(Dis)Order in the Court

Marina Ziemnick

CounterCurrent: Week of 3/27


If you’ve ever watched a courtroom drama, you’re likely familiar with the intense moments on the witness stand that make or break movies. No legal drama is complete without a fiery cross-examination or a heated objection battle that (naturally) determines the entire outcome of the case. If tempers flare too high, the judge will happily call in the bailiff to escort the troublesome party out of the courtroom (ideally in handcuffs). 

Of course, in real life, most legal proceedings are resolved with far less flash and flare. While there are certainly exceptions, most court cases are resolved civilly, and the best attorneys remain cool and collected, if not cordial. 

But that may not be the case for long. Recent events at Yale Law School suggest that the standard of decorum in the legal profession may be changing—and not for the better. 

On March 10th, more than 100 Yale law students attempted to use the heckler’s veto to shut down a Federalist Society panel featuring Monica Miller of the progressive American Humanist Association and Kristen Waggoner of the conservative Alliance Defending Freedom. Miller and Waggoner had taken the same side in a 2021 Supreme Court case that, ironically, centered around freedom of speech on college campuses, and their discussion was supposed to highlight how a liberal atheist and a conservative Christian could find common ground on civil liberty cases.

§ THE DATA
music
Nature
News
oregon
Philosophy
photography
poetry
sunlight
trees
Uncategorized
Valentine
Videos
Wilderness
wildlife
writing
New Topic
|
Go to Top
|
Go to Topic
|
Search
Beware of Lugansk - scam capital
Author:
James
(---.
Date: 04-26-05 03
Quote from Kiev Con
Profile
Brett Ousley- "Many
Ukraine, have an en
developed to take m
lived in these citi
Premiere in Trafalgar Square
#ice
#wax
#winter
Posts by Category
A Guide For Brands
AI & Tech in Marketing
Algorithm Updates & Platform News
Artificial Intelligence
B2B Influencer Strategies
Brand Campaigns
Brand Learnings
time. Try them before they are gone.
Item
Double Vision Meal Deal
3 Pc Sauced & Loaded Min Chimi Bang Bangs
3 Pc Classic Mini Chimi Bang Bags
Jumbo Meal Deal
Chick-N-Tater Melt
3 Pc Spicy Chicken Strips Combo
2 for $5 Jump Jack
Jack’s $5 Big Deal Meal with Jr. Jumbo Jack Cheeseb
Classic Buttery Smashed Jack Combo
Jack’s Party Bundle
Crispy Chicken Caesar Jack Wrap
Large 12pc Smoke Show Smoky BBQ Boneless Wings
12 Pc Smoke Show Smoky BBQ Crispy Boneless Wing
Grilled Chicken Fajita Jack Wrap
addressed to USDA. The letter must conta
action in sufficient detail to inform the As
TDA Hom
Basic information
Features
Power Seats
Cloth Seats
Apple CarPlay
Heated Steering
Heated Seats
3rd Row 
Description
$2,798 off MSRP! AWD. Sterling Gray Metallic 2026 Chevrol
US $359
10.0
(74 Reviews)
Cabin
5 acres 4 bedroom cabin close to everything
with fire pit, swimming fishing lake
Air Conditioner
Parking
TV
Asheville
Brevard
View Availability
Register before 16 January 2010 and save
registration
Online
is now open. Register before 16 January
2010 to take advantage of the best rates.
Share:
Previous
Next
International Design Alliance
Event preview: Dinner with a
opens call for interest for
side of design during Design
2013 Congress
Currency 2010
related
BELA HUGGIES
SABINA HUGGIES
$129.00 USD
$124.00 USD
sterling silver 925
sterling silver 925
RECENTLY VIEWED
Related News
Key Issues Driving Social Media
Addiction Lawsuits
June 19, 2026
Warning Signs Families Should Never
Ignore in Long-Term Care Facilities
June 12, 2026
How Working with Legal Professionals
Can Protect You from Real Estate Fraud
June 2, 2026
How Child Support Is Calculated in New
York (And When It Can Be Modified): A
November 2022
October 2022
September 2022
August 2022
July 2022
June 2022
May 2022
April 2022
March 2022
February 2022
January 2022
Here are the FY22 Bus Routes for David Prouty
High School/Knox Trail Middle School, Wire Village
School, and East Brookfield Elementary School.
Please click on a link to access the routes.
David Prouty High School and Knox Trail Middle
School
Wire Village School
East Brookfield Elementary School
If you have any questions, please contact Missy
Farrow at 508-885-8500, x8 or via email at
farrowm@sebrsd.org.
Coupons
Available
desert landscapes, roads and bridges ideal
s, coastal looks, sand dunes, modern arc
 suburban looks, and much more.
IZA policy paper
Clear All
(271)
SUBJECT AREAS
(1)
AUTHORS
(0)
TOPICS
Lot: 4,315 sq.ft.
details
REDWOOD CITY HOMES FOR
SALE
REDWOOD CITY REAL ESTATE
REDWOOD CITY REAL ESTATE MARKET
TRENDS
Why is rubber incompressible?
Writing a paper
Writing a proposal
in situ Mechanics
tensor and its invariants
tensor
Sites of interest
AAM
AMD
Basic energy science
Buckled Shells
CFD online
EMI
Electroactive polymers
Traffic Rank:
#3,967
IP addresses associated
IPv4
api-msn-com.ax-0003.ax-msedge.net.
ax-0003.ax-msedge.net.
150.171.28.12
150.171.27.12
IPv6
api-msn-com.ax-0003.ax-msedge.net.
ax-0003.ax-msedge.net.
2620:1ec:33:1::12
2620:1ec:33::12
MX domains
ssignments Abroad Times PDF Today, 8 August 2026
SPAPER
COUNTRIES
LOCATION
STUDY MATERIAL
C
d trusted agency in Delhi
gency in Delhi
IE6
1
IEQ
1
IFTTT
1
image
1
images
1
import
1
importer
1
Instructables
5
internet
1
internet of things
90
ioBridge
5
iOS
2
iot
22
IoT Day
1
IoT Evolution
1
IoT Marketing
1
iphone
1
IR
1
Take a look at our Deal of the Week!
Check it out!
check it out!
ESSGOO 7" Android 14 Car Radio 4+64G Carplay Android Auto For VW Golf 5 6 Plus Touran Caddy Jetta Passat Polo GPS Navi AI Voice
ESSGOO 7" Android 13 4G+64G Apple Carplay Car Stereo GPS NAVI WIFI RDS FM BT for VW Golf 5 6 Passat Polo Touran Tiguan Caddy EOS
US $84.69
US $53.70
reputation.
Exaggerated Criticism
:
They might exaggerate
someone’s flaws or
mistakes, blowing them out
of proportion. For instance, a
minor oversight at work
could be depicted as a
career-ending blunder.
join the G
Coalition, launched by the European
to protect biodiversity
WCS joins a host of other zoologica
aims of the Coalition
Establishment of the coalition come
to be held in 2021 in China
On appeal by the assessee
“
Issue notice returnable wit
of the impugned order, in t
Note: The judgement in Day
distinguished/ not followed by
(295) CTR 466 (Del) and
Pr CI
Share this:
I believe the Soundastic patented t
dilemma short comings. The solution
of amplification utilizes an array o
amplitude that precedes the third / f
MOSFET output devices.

§ REQUIRED ACTIONS
1/ Rewrite the paragraph that begins "On March 10th" in the article on courtroom decorum more briefly, keeping its main facts.
2/ Copy the passage of the article on courtroom decorum between "(Dis)Order in the" and "if not cordial.", inclusive.
The records above come from a source separate from the article on courtroom decorum.

§ ANSWERS
1/ On March 10th, more than 100 Yale law students tried to use the heckler's veto to shut down a Federalist Society panel. It featured Monica Miller of the progressive American Humanist Association and Kristen Waggoner of the conservative Alliance Defending Freedom. The two had been on the same side in a 2021 Supreme Court case about free speech on college campuses. Their discussion was meant to show how a liberal atheist and a conservative Christian could find common ground on civil liberty cases.

2/
(Dis)Order in the Court

Marina Ziemnick

CounterCurrent: Week of 3/27


If you’ve ever watched a courtroom drama, you’re likely familiar with the intense moments on the witness stand that make or break movies. No legal drama is complete without a fiery cross-examination or a heated objection battle that (naturally) determines the entire outcome of the case. If tempers flare too high, the judge will happily call in the bailiff to escort the troublesome party out of the courtroom (ideally in handcuffs). 

Of course, in real life, most legal proceedings are resolved with far less flash and flare. While there are certainly exceptions, most court cases are resolved civilly, and the best attorneys remain cool and collected, if not cordial.